The same set of photos was circulated to survivors of the May 18 Mecca Masjid blast that killed nine people, barely 10 km from the latest blast sites. The Hyderabad police know that Shahid, a former resident of Moosarambagh in the Old City area of Hyderabad, an expert in improvised explosive devices, cannot be ignored in any terror investigation. That’s why as the current probe spreads far and wide, hanging over the heads of investigators is the shadow of the May 18 blast probe. For, it’s a textbook example of how investigation has been stalled as much by politics and red tape as by the new, amorphous network of domestic terror with links in Bangladesh and Pakistan.

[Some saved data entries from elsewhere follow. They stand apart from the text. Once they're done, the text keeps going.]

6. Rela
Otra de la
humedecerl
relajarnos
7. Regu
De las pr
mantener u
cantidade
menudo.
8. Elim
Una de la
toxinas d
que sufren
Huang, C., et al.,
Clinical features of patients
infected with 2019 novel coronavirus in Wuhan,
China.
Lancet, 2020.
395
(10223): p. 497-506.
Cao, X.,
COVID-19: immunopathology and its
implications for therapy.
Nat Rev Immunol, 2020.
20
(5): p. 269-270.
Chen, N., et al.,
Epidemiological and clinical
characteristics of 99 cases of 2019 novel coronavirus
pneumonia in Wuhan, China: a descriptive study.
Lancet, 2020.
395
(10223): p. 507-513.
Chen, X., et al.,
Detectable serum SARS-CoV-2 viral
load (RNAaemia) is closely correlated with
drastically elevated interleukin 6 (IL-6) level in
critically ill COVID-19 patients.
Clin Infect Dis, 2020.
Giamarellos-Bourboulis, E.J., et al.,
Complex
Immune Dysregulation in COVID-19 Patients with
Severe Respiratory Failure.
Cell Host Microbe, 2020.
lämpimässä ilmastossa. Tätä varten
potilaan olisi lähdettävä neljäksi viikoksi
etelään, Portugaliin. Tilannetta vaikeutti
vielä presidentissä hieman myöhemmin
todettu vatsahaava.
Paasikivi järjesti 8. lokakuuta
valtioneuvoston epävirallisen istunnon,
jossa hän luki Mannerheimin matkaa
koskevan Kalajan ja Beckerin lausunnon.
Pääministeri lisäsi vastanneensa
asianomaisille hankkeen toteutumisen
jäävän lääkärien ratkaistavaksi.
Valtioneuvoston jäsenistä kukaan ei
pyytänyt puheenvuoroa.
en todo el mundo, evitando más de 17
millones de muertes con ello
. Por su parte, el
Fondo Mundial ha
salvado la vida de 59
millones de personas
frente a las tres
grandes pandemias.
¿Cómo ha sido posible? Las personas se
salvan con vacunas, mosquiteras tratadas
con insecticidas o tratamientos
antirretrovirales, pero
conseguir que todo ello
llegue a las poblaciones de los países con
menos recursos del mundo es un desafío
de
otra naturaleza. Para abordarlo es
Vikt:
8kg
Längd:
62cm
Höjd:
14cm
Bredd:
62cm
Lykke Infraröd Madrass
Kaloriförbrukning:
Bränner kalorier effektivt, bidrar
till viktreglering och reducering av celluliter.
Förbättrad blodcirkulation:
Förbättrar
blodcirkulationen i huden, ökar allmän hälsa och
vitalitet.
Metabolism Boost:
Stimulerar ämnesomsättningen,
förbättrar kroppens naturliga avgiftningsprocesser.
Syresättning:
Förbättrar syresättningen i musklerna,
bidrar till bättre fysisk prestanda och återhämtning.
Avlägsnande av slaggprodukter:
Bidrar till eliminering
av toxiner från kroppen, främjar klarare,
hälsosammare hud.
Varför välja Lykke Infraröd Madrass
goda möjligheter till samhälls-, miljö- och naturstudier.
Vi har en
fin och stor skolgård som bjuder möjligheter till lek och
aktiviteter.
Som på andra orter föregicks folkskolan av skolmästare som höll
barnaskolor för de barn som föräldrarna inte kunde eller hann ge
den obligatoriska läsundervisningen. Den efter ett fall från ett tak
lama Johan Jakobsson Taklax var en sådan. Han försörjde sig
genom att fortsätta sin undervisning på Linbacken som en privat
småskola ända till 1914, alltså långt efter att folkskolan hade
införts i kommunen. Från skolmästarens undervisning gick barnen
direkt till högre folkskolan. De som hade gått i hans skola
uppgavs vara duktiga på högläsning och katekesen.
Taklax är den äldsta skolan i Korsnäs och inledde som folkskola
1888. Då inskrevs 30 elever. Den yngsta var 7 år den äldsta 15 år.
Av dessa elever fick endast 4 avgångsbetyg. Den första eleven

‘Communal sensitivity’ behind CBI probe
Shoaib Jagirdar, 52, a butcher from Jalna in Maharashtra, initially considered the man who sent the RDX for bombs used in the attack, has been booked — but only under the Passport Act for the use of allegedly forged documents. Jagirdar is accused of attempting to obtain a passport for the only person officially arrested to date in connection with the blast, Sheikh Sameer alias Nayeem, 26, said to be a Lashkar-e-Toiba operative, shown as first arrested on April 1 at Petrapole on the Indo-Bangla border in West Bengal by the Border Security Force.